While I didn’t stay to the very end of the show, only briefly did the Middle East even crop up again. Mayoral wannabe Garbett, I think, suggested she would pursue pension divestment aims if elected in May. Apart from the warranted put downs of Trump by the comic later on, foreign policy rarely featured again.
Polanski was gushing as he interviewed his London Assembly political colleague, Garbett. She had written the Greens’ drug policy that Keir Starmer had dismissed as stupid and foolish during the Gorton and Denton by-election.
Polanski asked Garbett to run through the policy in more detail. Some of it — cocaine on prescription for users — did indeed sound foolish. When the legalisation of softer cannabis and mushrooms sounded frankly obvious.
Garbett is clearly desperate to finally win the mayoral race in May, having run unsuccessfully before. If she does win, she plans to make Dylan Law, who turned 20 years old only this week, deputy mayor.
When his turn on stage arrived, Law was indeed genuinely impressive. A local kid from an estate, determined to forge a career in politics for himself, and at the same time, inspire his own local black community members into successful careers in whatever field they choose.
Law is standing in May’s local election and would need to secure a ward in Hackney to further his clearly promising political career.
Later, Dahler appears on stage. I check — he has 1.2 million followers on Instagram. His politics are staunchly Green.
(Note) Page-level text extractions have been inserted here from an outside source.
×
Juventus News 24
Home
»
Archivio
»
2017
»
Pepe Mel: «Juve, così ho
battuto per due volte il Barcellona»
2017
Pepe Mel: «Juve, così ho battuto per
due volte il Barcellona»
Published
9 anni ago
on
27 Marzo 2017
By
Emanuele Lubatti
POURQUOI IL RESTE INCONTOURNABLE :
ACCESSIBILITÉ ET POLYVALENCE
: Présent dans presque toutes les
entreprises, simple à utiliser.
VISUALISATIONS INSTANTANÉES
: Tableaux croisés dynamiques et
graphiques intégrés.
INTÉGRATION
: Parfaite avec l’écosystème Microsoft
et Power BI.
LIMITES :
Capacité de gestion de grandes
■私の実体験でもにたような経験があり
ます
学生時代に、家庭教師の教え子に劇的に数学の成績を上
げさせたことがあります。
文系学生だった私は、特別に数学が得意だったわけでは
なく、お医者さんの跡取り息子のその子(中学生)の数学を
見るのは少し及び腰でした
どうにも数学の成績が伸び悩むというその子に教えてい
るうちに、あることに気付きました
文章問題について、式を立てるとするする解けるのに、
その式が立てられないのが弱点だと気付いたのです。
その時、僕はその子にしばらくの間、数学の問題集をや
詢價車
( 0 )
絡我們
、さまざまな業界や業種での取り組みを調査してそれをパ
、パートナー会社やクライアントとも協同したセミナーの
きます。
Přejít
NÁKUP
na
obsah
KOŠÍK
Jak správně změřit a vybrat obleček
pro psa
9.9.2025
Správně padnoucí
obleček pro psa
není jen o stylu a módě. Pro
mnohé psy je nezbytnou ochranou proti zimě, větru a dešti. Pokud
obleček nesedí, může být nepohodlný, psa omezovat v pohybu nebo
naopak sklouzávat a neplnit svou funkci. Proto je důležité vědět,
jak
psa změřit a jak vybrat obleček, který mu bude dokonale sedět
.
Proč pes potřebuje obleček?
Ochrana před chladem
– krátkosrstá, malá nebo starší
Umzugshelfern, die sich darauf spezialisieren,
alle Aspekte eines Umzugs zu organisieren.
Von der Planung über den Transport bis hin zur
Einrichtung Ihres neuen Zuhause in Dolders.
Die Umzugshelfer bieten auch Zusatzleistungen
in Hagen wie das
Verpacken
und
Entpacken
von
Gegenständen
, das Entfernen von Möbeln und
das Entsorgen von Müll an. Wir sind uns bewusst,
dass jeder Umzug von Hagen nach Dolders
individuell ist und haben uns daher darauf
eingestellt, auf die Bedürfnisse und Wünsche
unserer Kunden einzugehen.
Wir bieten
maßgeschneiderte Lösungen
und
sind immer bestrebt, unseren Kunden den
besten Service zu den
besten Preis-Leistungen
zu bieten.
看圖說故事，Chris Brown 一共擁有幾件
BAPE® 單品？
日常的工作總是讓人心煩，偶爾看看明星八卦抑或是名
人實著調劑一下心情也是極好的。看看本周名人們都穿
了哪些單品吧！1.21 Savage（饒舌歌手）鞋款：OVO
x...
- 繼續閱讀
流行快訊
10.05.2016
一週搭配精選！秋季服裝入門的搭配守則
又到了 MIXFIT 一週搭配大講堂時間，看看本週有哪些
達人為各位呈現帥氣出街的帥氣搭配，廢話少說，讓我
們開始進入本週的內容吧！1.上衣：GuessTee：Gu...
He makes a observation about Trump, and shoes.
But I’m hungry, having skipped lunch, and decided it’s time I left to return home for dinner.
Final thoughts? Polanski is a big draw in Hackney, and the Greens are clearly connected locally to a very particular sector of the local community. And it’s a phenomenal achievement getting 700 youngish people to attend a political event on a Monday night.
It’s also all a million miles away from the days of Polanski’s time as a struggling Liberal Democrat and bit part player in the Greens, still very much connected to Jewish communal life.
Am I left bemused by it all as I board a London Overground train home? Yes.